Betts was the secretary-treasurer of the Saskatoon Lawn Bowling Club during the early 1920s, and played in doubles competitions in the Saskatchewan Lawn Bowling Association. He also played as a goaltender in a local broomball league, and was an officer of the Saskatoon Elks of Canada Lodge.

Betts was president of the Saskatoon Kennel Club from 1926 to 1927, and grew the club's annual dog show to become a prominent part of the Saskatoon Exhibition by including international judges. He supported the use of dogs to protect personal property, and led opposition to a proposed city by-law which would have allowed for the destruction of dogs that bit or attempted to bite anyone. He was named an associate director of the Saskatoon Exhibition in June 1927, and was the manager of the Winter Fair Building which included an ice rink for the 1930–31 season.
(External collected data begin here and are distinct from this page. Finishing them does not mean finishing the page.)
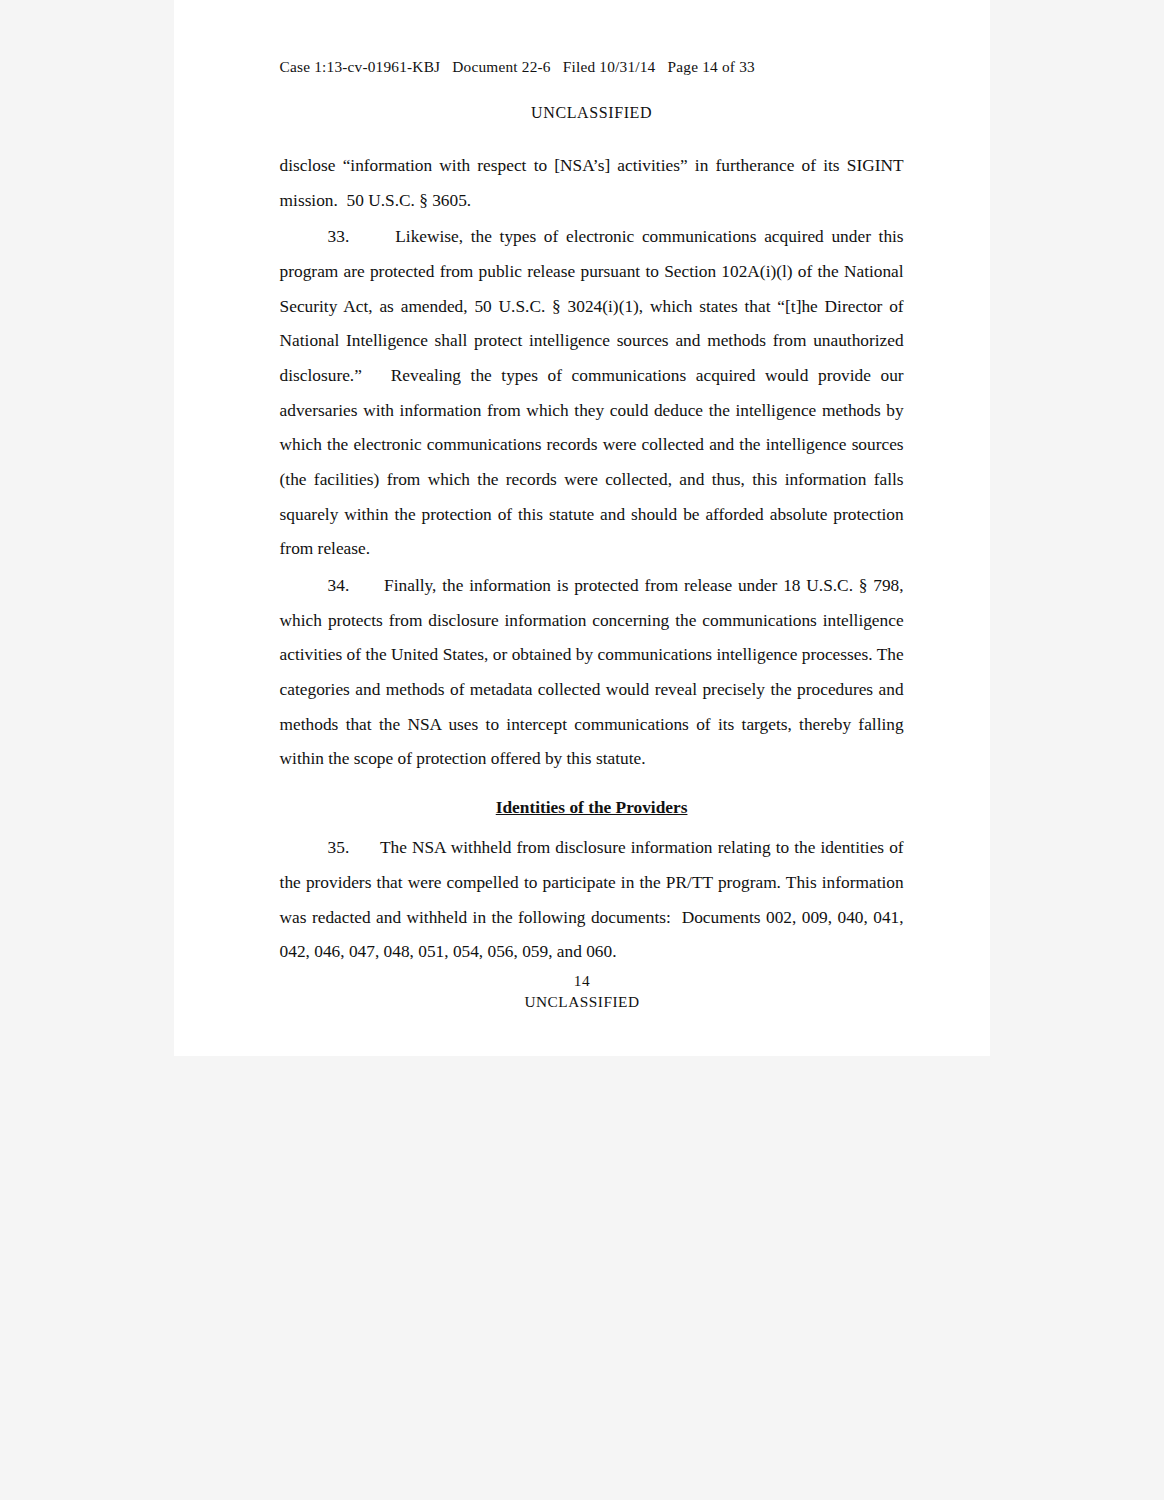Case 1:13-cv-01961-KBJ Document 22-6 Filed 10/31/14 Page 14 of 33
UNCLASSIFIED
disclose “information with respect to [NSA’s] activities” in furtherance of its SIGINT mission. 50 U.S.C. § 3605.
33. Likewise, the types of electronic communications acquired under this program are protected from public release pursuant to Section 102A(i)(l) of the National Security Act, as amended, 50 U.S.C. § 3024(i)(1), which states that “[t]he Director of National Intelligence shall protect intelligence sources and methods from unauthorized disclosure.” Revealing the types of communications acquired would provide our adversaries with information from which they could deduce the intelligence methods by which the electronic communications records were collected and the intelligence sources (the facilities) from which the records were collected, and thus, this information falls squarely within the protection of this statute and should be afforded absolute protection from release.
34. Finally, the information is protected from release under 18 U.S.C. § 798, which protects from disclosure information concerning the communications intelligence activities of the United States, or obtained by communications intelligence processes. The categories and methods of metadata collected would reveal precisely the procedures and methods that the NSA uses to intercept communications of its targets, thereby falling within the scope of protection offered by this statute.
Identities of the Providers
35. The NSA withheld from disclosure information relating to the identities of the providers that were compelled to participate in the PR/TT program. This information was redacted and withheld in the following documents: Documents 002, 009, 040, 041, 042, 046, 047, 048, 051, 054, 056, 059, and 060.
14
UNCLASSIFIED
The CAHA awarded Betts a medal as its past president in 1925. When the CAHA held its silver jubilee and invited all past presidents as guests of honour in April 1939, Betts was unable to attend due to illness.

Betts moved from Saskatoon to Chilliwack, British Columbia, in July 1939, and was confined to bed following a stroke in January 1942. He died at home on February 23, 1942, and was interred in the Independent Order of Odd Fellows Cemetery in Chilliwack.